Since the early 1980s, CPUs have added several additional computing units (ALUs) and can process several instructions in parallel. However, only some instructions can actually run in parallel. It's up to the CPU to decide which ones. Guessing wrong can slow the processor considerably.
For instance, the CPU might have the ability to multiply two numbers at the same time. However, the results of the second may depend on the first. If so, the second of the two units "stalls" while it waits for the first one to finish.
A similar problem occurs when the result of such an instruction is used as input for a branch. Most CPUs "guess" which branch will be taken even before the calculation is complete, so that they can load up the instructions for the branch, or (in some architectures) even start to compute them[?] speculatively. If the CPU guesses wrong, all of these instructions and their context need to be "flushed" and the correct ones loaded, which is time-consuming.
This has led to increasingly complex decoders that attempt to guess right, and the simplicity of the original RISC designs has been eroded.
In the 1990s, Hewlett-Packard researched this problem as a side effect of ongoing work on their PA-RISC processor family. They found that the CPU could be greatly simplified by removing the complex decoding logic from the CPU and placing it into the compiler. Today's compilers are much more complex than those from the 1980s, so this added complexity in the compiler is considered to be a small cost.
VLIW CPUs are actually RISC-based, typically with four main units. After compiling the program normally, the VLIW compiler re-orders the code into paths that simply don't have any dependencies. These are then sliced into four (one for each unit of the CPU) and packaged together into one larger instruction with additional information regarding which of the instructions should run which unit. The result is a single much larger op-code (thus the term "very long").
The Itanium IA-64 processor manufactured by Intel is an example of a VLIW CPU.
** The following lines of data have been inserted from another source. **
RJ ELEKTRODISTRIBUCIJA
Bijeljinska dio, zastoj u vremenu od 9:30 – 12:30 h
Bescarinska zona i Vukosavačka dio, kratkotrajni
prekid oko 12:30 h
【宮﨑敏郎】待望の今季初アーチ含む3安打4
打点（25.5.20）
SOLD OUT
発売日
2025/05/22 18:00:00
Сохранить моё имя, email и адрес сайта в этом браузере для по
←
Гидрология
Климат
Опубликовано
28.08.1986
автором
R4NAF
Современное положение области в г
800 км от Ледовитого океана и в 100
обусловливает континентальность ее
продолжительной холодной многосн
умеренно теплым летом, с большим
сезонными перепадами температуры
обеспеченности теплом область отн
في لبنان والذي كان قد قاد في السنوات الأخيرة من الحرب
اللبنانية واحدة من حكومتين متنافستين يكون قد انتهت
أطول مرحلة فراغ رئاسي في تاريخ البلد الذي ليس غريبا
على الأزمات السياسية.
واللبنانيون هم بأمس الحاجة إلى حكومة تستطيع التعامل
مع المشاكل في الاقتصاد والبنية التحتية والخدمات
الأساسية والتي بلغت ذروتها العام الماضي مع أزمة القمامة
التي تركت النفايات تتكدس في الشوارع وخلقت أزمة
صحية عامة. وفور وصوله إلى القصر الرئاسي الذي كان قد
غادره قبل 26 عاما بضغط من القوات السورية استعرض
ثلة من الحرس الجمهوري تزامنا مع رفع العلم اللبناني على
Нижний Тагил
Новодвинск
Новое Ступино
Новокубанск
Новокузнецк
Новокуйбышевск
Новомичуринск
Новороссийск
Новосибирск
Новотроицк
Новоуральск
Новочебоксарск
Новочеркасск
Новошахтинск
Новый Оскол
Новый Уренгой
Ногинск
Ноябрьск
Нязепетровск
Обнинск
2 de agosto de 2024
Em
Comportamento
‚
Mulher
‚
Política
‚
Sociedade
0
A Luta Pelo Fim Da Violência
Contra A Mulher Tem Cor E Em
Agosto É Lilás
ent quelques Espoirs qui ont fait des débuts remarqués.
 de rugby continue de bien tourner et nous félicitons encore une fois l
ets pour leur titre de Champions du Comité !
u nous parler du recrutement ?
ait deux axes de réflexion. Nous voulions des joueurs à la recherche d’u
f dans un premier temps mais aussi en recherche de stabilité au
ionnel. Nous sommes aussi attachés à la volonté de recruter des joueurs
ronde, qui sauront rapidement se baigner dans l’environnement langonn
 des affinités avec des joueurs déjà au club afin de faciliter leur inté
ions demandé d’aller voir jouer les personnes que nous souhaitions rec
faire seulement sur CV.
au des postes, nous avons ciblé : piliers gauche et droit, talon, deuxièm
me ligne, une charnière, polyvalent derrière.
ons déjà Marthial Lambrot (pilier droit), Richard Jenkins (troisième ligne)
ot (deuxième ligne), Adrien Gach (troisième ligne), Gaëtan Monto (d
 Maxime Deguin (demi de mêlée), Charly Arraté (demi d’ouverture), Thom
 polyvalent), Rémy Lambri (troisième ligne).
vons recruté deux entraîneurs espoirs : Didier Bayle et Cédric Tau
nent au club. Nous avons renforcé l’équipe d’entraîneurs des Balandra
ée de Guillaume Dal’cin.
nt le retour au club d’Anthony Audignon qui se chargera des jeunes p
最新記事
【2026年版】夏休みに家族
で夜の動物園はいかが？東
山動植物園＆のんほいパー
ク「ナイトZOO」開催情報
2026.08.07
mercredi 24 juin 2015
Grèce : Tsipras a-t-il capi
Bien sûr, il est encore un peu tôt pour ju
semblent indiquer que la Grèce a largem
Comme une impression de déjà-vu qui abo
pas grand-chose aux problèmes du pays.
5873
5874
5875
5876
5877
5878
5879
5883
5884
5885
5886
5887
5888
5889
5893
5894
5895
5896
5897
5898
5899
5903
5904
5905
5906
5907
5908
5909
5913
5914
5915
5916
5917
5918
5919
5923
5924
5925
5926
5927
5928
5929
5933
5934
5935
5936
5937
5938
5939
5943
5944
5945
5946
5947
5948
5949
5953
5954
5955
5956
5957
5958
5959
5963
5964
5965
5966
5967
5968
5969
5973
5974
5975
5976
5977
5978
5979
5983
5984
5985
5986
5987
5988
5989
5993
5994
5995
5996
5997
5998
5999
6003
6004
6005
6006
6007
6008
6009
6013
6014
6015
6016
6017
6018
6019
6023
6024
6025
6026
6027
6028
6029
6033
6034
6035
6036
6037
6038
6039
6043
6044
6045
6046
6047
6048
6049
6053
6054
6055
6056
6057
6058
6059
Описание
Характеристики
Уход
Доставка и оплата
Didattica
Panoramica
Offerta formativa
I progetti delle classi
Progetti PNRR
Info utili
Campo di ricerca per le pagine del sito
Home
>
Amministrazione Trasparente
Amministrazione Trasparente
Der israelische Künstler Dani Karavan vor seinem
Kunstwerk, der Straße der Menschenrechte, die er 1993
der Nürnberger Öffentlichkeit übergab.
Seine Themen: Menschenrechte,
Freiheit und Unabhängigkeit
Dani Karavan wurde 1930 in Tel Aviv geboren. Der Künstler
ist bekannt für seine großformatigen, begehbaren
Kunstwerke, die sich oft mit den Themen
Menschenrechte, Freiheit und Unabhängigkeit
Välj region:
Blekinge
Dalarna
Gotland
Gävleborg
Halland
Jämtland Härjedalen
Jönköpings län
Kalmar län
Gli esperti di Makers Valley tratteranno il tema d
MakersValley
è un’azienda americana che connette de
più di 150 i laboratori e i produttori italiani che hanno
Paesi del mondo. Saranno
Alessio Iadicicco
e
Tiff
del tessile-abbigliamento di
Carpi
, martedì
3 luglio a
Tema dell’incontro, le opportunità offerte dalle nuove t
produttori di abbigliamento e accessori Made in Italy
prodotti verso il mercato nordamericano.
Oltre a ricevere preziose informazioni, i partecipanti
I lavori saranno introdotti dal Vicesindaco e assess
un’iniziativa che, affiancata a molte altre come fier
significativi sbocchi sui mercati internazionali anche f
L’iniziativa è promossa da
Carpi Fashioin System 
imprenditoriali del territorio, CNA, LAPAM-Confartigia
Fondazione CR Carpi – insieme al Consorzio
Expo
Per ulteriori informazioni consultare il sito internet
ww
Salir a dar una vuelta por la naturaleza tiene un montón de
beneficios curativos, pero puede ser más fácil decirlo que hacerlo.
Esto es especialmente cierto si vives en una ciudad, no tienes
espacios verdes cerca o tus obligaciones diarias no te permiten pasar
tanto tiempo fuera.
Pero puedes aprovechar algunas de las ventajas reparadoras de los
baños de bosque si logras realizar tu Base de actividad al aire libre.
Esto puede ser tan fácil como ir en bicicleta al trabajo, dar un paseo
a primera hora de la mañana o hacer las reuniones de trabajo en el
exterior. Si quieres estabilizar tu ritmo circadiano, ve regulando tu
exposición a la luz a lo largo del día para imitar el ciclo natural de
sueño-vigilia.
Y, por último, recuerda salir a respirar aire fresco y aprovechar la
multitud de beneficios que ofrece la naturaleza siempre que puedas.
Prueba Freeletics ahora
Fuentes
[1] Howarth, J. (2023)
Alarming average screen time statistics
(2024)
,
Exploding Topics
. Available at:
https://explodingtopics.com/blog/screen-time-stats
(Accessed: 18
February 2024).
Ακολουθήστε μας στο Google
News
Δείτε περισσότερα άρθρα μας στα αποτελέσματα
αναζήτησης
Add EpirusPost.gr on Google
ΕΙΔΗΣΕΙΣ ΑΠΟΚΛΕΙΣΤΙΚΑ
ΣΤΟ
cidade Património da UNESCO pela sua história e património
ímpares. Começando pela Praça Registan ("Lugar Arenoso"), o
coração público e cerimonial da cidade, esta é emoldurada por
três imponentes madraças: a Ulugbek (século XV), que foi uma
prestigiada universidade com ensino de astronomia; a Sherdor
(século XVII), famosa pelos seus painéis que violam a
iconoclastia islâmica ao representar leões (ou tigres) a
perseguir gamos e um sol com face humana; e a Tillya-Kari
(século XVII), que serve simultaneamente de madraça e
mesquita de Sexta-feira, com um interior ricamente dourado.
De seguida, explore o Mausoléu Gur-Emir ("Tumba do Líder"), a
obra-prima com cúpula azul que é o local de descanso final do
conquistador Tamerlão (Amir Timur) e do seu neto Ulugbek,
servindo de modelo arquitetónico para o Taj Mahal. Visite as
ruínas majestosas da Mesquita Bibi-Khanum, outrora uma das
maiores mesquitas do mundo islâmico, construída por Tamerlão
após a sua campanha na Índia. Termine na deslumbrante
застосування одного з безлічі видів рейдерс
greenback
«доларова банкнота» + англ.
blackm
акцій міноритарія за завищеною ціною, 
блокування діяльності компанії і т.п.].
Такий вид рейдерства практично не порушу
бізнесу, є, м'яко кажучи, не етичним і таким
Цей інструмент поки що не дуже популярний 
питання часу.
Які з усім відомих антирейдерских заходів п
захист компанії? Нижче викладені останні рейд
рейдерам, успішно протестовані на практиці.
Another problem with VLIW processors is that they do not scale well to different price points. Both CISC or RISC machines can be implemented in many ways to save varying amounts of money (indeed most CISC processors are now implemented as RISC processors with a hardware instruction-set-translation front end). A VLIW machine has fewer options.
To cope with this problem, Transmeta added a binary-to-binary runtime compiler to the CPU. Basically, this compiler reads the software (in x86 op codes), and compiles it into the CPU's internal machine code. Thus, the Transmeta chip is internally a VLIW processor, but externally appears to be a CISC processor.